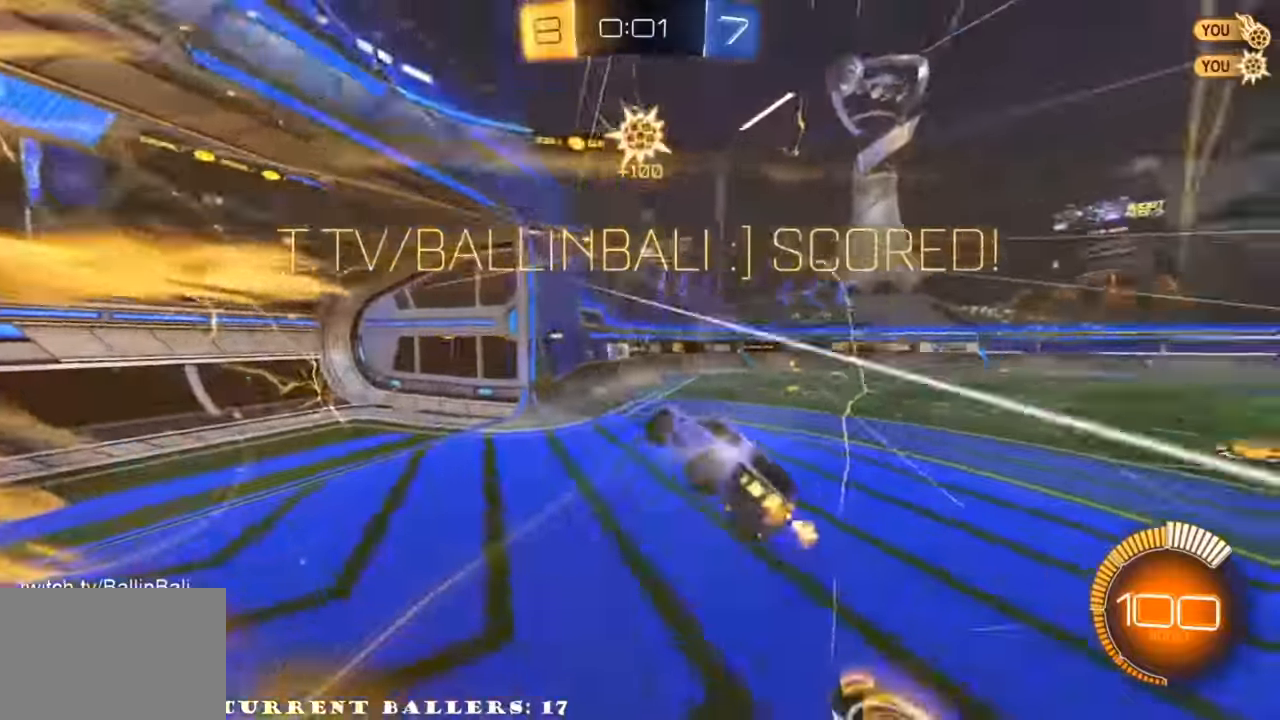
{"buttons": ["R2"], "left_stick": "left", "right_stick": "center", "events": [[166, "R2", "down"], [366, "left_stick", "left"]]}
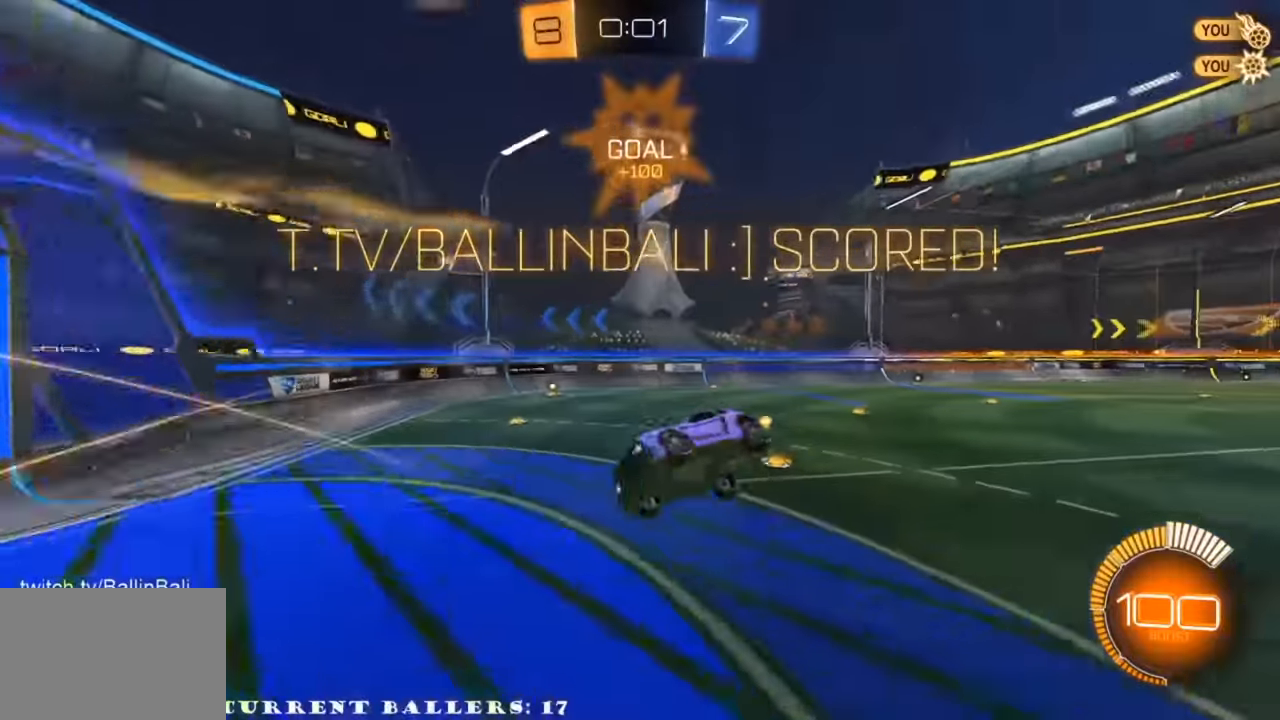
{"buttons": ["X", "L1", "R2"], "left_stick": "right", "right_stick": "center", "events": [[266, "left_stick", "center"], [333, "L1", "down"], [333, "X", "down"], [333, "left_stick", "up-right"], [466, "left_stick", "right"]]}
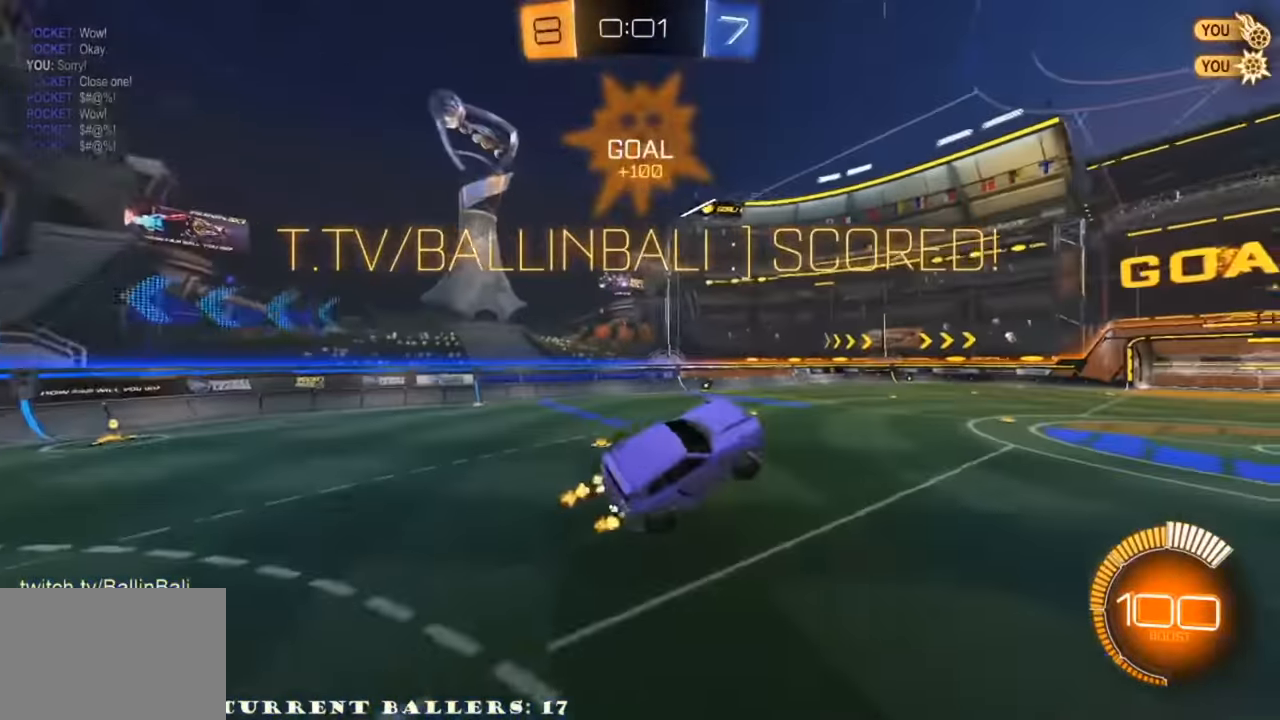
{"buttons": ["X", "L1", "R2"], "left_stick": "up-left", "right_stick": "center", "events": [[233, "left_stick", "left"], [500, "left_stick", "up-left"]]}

> [EXERCISE REQUIREMENTS] Faithful copy, images left out: write out every line of data.

> [TASK RESPONSE]
{"buttons": ["R2"], "left_stick": "left", "right_stick": "center", "events": [[166, "R2", "down"], [366, "left_stick", "left"]]}
{"buttons": ["X", "L1", "R2"], "left_stick": "right", "right_stick": "center", "events": [[266, "left_stick", "center"], [333, "L1", "down"], [333, "X", "down"], [333, "left_stick", "up-right"], [466, "left_stick", "right"]]}
{"buttons": ["X", "L1", "R2"], "left_stick": "up-left", "right_stick": "center", "events": [[233, "left_stick", "left"], [500, "left_stick", "up-left"]]}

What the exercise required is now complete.